APPLY WHAT YOU READ =>
(1) In the cybertheft column below, under what condition does Japan's Penal Code punish theft committed overseas?
(2) Carry the cybertheft column below forward, picking up right after its last sentence.

GIVEN TEXT =>
----------------

Thursday, June 05, 2014

“Out Damn’d Spot!” (Allegedly): The Cybertheft Allegations

The following column was intended for my MIGA column, but I haven’t heard back from the editor for a whole week and counting, so here it is.

In “Russian and Chinese Assertiveness Poses New Foreign Policy Challenges” from the HBO History Makers Series, former US Defense Secretary Robert M. Gates makes an astonishing and, for the Obama administration, the following unhelpful claim:

“What -- what we have accused the Chinese of doing, stealing American companies' secrets and technology is not new, nor is it done only by the Chinese. There are probably a dozen or 15 countries that steal our technology in this way.

“In terms of the next capable next to the Chinese are probably the French. And they've been doing it a long time.

“I often tell business audiences, ‘How many of you go to Paris on business.’ Hands go up. ‘How many of you take your laptops?’ Hands goes up. ‘How many of you take your laptops to dinner?’ Not very many hands. I said for years, the French Intelligence Services have been breaking into the hotel rooms of American businessmen and surreptitiously downloading their laptops, if they felt those laptops had technological information, or competitive information that would be useful to French countries -- French companies.

“……We nearly are alone in the world in not using our intelligence services for competitive advantage of our businesses.”

Now this may be helpful in selling his book, but it surely cannot be helpful to the US government in the execution of what will likely be concerted efforts to convince US allies and fence-sitters to join its years-long fight against China’s government-sponsored cybertheft following its criminal charges against five PLA officers. I will not hazard a guess as to the eventual success of the US endeavor—for that, I need to be compensated for the time and effort it would take—but there are a couple of points that I’ve looked at that may be of interest to you as you think forward.

First, is the US being hypocritical in charging PLA officers with cybertheft for commercial gain while overlooking France, to use Gates’ stark example? There’s obviously too little information here to be sure one way or another, but I will say this: It is not difficult to assume that the US government is going easier on its allies than on China, but if we go by Gate’s allegations alone, the differentiation in their treatment appears to be warranted, indeed, demanded by rule of law. Note that the French theft occurred on French soil. In Japan, overseas theft is punishable under the Penal Code only if the criminal is Japanese. How about the United States? A cursory search turns up this CRS Report, which strongly suggests that simple overseas theft where the only US connection is the victim is unlikely to be prosecuted under US law (although the existence of state laws muddies the situation somewhat), and this FBI advisory, which makes it clear that the Economic Espionage Act, under which the French actions obviously falls, only protects against “theft that occurs …outside of the United States” when “(a) an act in furtherance of the offense” has “been committed in the United States or (b) the violator is a U.S. person or organization.” By contrast, a “federal grand jury in Pittsburg…found that [the] five Chinese military officers conspired together, and with others, to hack into the computers of organizations in Western Pennsylvania and elsewhere in the United States,” according to this announcement by US Attorney General Eric Holder.

----------------

INFORMATION SHOWN =>

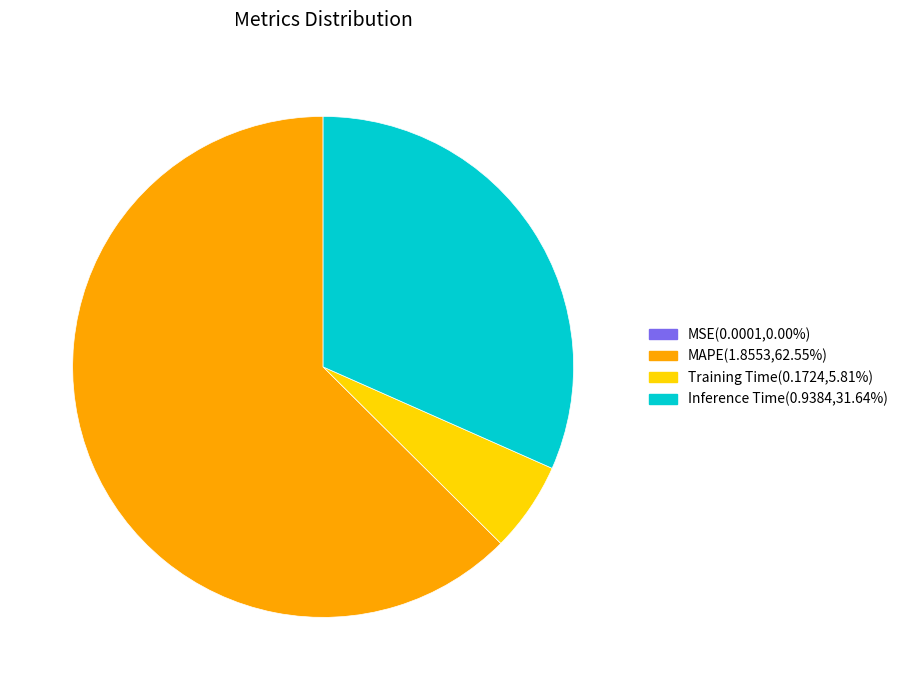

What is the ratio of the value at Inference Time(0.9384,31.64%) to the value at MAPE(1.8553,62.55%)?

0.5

----------------

RESULTS IN ORDER =>
(1) Only if the criminal is Japanese.

(2)
Leaving aside that fact that you need to identify suspects and connect them to the crime with evidence to bring an indictment, prosecuting the French agents was never an option as far as the facts alleged by Gates were concerned, at least if the term “rule of law” means anything.

Second, are US hands as clean as Gates claims they are? Well, many Japanese trade officials and diplomats would dispute his expansive statement that “[w]e nearly are alone in the world in not using our intelligence services for competitive advantage of our businesses.” During the trade friction years when US trade negotiators forcefully pushed their Japanese counterparts for concessions, Japanese officials directly engaged in the negotiations were convinced that the US government was wiretapping the Japanese embassy and hotel rooms in Washington where Japanese negotiators were staying. They pointed to what they believed were telltale signs of wiretapping, and routinely used payphones for sensitive communication. It could not be proved then, it cannot be proved now, but you will be hard put to find any of the negotiators at the time that would be willing to even seriously doubt the allegation. And given how the US government was working hand-in-glove at the time with US textile, steel, auto, electric and electronic appliances, and computer industries (to name those that immediately come to mind), it requires no stretch of the imagination to consider those allegations, if true, to be “using [US] intelligence services for competitive advantage of [US] businesses.”

Obviously, a distinction needs to be made between allegations of a government acting as the mastermind of an economic crime ring and a government attempting to gain a negotiating edge, respectively. That said, the US government must be mindful that the Snowden revelations will not be the only on the mind of its allies when it comes to them to seek their cooperation in putting pressure on the Chinese authorities regarding its (alleged) cybertheft activities.


Robert Dujarric said...

Very good piece. As you note, it's hard to consider spying to help trade negotiators totally disconnected from promoting business interests, whatever Gates says.

There're probably several parameters involved in determining the US reaction (or for that matter that of any country).
1. The extent of the espionage. From what one reads (which could be untrue, of course) Chinese intel collection is on a massive scale.

2. The relationship with the country. It's not great to have IPR stolen by allies, but it's a lot worse when it's taken by what is for all practical purposes now seen as an enemy state in the US (and Japan).

Jun Okumura said...


Yes, “the extent of the espionage” and “the relationship with the country” matter,albeit the former far more important than the latter. After all, if the Japanese government were allegedly conducting commercial espionage on the scale and scope of the alleged Chinese operations, would the Abe administration have been any less eager to indict five Japanese SDF officers? And remember, the US government had otherwise sought recourse before it resorted to criminal procedures against the PLA officers. Which brings me to a tangent in your comment, that “for all practical purposes now seen as an enemy state in the US (and Japan).” In fact, I would argue that China is “for all practical purposes now not seen as an enemy state in the US (and Japan)” but rather as a sometimes adversarial state that the US (and Japan) are doing their best to engage under the rules and norms that currently govern relationship between states at peace with each other.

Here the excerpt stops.